▶ [The problem]
Please repeat every line of the material below word for word, keeping the same order.
## start Listed entries
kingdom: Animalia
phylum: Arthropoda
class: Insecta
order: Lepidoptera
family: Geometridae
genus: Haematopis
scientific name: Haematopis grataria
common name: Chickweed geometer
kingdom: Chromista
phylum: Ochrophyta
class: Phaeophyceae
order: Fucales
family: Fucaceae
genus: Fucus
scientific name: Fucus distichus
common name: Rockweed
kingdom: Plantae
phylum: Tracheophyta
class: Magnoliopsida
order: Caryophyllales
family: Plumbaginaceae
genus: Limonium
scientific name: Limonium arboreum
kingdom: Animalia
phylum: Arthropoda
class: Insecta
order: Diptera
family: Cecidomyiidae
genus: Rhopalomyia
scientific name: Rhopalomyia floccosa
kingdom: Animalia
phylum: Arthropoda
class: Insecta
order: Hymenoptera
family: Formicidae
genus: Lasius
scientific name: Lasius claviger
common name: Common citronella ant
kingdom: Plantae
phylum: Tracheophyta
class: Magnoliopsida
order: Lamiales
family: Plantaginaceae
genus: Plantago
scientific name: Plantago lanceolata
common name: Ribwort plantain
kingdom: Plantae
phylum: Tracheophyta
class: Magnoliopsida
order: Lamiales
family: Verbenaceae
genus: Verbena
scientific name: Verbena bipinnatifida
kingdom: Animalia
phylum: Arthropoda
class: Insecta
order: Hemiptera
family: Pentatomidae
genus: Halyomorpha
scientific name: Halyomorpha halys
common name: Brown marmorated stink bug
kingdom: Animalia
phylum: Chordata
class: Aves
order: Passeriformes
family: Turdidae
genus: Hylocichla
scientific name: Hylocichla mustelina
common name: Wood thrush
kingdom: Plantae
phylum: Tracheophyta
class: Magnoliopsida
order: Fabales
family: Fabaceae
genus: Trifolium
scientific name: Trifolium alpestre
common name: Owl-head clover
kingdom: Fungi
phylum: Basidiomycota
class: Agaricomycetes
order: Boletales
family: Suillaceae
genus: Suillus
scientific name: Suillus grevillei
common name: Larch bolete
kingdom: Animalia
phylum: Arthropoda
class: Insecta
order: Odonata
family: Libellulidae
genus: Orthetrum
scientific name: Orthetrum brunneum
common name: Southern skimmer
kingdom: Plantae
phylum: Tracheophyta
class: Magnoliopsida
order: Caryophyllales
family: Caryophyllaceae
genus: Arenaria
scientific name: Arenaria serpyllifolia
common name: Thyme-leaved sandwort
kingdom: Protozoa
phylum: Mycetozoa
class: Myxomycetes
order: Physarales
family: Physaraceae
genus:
## end Listed entries
▶ [Full response]
kingdom: Animalia
phylum: Arthropoda
class: Insecta
order: Lepidoptera
family: Geometridae
genus: Haematopis
scientific name: Haematopis grataria
common name: Chickweed geometer
kingdom: Chromista
phylum: Ochrophyta
class: Phaeophyceae
order: Fucales
family: Fucaceae
genus: Fucus
scientific name: Fucus distichus
common name: Rockweed
kingdom: Plantae
phylum: Tracheophyta
class: Magnoliopsida
order: Caryophyllales
family: Plumbaginaceae
genus: Limonium
scientific name: Limonium arboreum
kingdom: Animalia
phylum: Arthropoda
class: Insecta
order: Diptera
family: Cecidomyiidae
genus: Rhopalomyia
scientific name: Rhopalomyia floccosa
kingdom: Animalia
phylum: Arthropoda
class: Insecta
order: Hymenoptera
family: Formicidae
genus: Lasius
scientific name: Lasius claviger
common name: Common citronella ant
kingdom: Plantae
phylum: Tracheophyta
class: Magnoliopsida
order: Lamiales
family: Plantaginaceae
genus: Plantago
scientific name: Plantago lanceolata
common name: Ribwort plantain
kingdom: Plantae
phylum: Tracheophyta
class: Magnoliopsida
order: Lamiales
family: Verbenaceae
genus: Verbena
scientific name: Verbena bipinnatifida
kingdom: Animalia
phylum: Arthropoda
class: Insecta
order: Hemiptera
family: Pentatomidae
genus: Halyomorpha
scientific name: Halyomorpha halys
common name: Brown marmorated stink bug
kingdom: Animalia
phylum: Chordata
class: Aves
order: Passeriformes
family: Turdidae
genus: Hylocichla
scientific name: Hylocichla mustelina
common name: Wood thrush
kingdom: Plantae
phylum: Tracheophyta
class: Magnoliopsida
order: Fabales
family: Fabaceae
genus: Trifolium
scientific name: Trifolium alpestre
common name: Owl-head clover
kingdom: Fungi
phylum: Basidiomycota
class: Agaricomycetes
order: Boletales
family: Suillaceae
genus: Suillus
scientific name: Suillus grevillei
common name: Larch bolete
kingdom: Animalia
phylum: Arthropoda
class: Insecta
order: Odonata
family: Libellulidae
genus: Orthetrum
scientific name: Orthetrum brunneum
common name: Southern skimmer
kingdom: Plantae
phylum: Tracheophyta
class: Magnoliopsida
order: Caryophyllales
family: Caryophyllaceae
genus: Arenaria
scientific name: Arenaria serpyllifolia
common name: Thyme-leaved sandwort
kingdom: Protozoa
phylum: Mycetozoa
class: Myxomycetes
order: Physarales
family: Physaraceae
genus:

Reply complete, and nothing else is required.